━━━━━ TASK DATA
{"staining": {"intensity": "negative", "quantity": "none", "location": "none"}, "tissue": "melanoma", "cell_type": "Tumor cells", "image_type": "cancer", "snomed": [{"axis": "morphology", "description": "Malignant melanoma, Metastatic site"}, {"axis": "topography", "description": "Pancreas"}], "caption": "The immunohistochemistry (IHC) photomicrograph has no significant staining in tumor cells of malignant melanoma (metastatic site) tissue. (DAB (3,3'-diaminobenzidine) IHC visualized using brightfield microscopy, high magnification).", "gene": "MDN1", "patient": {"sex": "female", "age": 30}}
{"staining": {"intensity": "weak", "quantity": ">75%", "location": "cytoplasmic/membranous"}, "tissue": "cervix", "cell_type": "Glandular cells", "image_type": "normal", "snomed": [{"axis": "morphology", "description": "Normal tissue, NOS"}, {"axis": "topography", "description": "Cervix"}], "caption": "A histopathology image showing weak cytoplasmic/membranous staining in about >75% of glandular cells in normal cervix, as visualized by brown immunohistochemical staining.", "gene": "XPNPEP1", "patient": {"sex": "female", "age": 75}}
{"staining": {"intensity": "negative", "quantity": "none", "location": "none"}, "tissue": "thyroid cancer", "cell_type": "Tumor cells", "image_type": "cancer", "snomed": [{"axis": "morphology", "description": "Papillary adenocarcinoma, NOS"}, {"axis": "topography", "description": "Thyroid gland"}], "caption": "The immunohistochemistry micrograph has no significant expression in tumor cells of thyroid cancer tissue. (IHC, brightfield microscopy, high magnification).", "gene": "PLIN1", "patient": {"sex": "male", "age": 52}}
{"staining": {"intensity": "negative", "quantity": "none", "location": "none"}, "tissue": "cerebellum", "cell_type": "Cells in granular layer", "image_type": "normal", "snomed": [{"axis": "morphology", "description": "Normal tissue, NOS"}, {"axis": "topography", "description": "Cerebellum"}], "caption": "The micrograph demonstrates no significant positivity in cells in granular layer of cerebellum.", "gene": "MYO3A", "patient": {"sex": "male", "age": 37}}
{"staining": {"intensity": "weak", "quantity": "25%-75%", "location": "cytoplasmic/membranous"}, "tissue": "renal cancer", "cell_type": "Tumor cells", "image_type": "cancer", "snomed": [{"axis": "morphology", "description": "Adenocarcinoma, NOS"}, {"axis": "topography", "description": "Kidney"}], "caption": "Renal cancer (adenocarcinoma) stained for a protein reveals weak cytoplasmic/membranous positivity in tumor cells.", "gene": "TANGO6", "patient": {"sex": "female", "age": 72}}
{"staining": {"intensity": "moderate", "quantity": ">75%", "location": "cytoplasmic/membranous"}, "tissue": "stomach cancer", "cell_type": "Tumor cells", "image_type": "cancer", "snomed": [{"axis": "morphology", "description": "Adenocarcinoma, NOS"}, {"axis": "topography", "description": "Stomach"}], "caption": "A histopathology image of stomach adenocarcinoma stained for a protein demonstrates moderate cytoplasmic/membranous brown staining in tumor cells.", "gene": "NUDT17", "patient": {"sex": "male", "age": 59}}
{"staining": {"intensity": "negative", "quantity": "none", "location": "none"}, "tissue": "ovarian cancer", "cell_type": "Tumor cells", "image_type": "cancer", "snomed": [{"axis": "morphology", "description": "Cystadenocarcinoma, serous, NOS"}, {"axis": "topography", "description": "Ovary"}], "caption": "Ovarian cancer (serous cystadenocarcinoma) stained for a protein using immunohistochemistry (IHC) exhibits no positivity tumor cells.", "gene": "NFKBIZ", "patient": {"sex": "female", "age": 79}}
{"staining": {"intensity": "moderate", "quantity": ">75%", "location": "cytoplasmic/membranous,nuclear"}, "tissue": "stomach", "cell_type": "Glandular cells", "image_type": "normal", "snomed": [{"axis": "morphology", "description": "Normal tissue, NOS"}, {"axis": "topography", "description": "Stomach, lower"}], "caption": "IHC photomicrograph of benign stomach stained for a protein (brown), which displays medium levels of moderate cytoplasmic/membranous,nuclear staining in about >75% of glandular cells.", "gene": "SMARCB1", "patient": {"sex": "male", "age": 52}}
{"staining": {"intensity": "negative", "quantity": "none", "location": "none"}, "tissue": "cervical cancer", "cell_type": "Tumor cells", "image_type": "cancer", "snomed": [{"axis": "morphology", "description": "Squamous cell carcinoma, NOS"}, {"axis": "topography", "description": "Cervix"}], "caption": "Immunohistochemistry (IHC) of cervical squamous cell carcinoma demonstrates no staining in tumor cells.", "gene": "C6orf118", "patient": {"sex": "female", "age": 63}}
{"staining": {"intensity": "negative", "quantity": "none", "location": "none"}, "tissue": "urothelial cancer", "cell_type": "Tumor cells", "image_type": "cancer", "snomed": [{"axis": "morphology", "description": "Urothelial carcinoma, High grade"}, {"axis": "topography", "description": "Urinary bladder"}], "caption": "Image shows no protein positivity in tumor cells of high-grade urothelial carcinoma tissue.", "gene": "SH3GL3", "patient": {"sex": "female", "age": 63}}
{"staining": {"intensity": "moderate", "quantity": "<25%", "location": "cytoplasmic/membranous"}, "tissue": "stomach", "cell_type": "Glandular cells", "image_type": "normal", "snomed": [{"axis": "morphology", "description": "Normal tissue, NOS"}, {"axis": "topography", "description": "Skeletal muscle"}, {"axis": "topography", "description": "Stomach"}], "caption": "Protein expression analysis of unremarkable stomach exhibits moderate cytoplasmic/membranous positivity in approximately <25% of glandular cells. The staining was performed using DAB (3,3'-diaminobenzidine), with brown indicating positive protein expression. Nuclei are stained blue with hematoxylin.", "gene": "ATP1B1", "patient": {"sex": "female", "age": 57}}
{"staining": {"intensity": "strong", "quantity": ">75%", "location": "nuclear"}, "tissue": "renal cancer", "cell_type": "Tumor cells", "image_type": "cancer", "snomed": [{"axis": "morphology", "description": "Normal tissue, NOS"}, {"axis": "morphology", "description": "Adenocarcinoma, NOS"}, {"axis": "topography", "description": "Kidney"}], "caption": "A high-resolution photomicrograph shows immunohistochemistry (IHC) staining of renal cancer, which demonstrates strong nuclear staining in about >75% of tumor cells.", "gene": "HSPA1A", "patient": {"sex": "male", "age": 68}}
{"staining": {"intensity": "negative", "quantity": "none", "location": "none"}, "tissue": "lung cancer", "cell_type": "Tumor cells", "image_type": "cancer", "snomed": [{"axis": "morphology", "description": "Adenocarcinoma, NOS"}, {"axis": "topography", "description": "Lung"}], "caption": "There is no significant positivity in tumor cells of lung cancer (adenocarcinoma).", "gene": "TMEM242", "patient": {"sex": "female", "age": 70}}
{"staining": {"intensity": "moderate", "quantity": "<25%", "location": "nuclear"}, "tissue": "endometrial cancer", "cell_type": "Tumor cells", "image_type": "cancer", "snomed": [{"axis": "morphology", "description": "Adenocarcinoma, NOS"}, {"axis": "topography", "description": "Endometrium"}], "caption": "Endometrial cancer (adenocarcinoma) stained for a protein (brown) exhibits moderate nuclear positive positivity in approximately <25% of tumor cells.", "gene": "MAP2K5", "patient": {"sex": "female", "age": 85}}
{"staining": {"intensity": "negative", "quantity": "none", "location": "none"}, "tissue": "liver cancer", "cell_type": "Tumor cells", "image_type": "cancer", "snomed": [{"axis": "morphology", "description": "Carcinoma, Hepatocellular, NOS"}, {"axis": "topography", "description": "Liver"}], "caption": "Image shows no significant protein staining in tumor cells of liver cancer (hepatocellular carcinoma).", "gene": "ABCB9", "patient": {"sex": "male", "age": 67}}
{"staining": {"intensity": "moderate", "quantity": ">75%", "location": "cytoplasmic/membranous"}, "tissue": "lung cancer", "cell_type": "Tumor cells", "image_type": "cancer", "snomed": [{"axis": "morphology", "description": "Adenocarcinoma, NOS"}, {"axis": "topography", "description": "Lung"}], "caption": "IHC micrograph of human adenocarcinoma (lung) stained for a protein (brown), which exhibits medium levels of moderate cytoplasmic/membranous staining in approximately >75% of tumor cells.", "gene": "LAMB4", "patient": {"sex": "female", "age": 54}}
━━━━━━━━━━
- EXERCISE DESCRIPTION
Since only part of the listing is wanted, copy exactly the lines from the one holding "micrograph demonstrates no" to the one holding "cancer (serous cystadenocarcinoma)", both included.

- RESULT FOR THIS TASK
{"staining": {"intensity": "negative", "quantity": "none", "location": "none"}, "tissue": "cerebellum", "cell_type": "Cells in granular layer", "image_type": "normal", "snomed": [{"axis": "morphology", "description": "Normal tissue, NOS"}, {"axis": "topography", "description": "Cerebellum"}], "caption": "The micrograph demonstrates no significant positivity in cells in granular layer of cerebellum.", "gene": "MYO3A", "patient": {"sex": "male", "age": 37}}
{"staining": {"intensity": "weak", "quantity": "25%-75%", "location": "cytoplasmic/membranous"}, "tissue": "renal cancer", "cell_type": "Tumor cells", "image_type": "cancer", "snomed": [{"axis": "morphology", "description": "Adenocarcinoma, NOS"}, {"axis": "topography", "description": "Kidney"}], "caption": "Renal cancer (adenocarcinoma) stained for a protein reveals weak cytoplasmic/membranous positivity in tumor cells.", "gene": "TANGO6", "patient": {"sex": "female", "age": 72}}
{"staining": {"intensity": "moderate", "quantity": ">75%", "location": "cytoplasmic/membranous"}, "tissue": "stomach cancer", "cell_type": "Tumor cells", "image_type": "cancer", "snomed": [{"axis": "morphology", "description": "Adenocarcinoma, NOS"}, {"axis": "topography", "description": "Stomach"}], "caption": "A histopathology image of stomach adenocarcinoma stained for a protein demonstrates moderate cytoplasmic/membranous brown staining in tumor cells.", "gene": "NUDT17", "patient": {"sex": "male", "age": 59}}
{"staining": {"intensity": "negative", "quantity": "none", "location": "none"}, "tissue": "ovarian cancer", "cell_type": "Tumor cells", "image_type": "cancer", "snomed": [{"axis": "morphology", "description": "Cystadenocarcinoma, serous, NOS"}, {"axis": "topography", "description": "Ovary"}], "caption": "Ovarian cancer (serous cystadenocarcinoma) stained for a protein using immunohistochemistry (IHC) exhibits no positivity tumor cells.", "gene": "NFKBIZ", "patient": {"sex": "female", "age": 79}}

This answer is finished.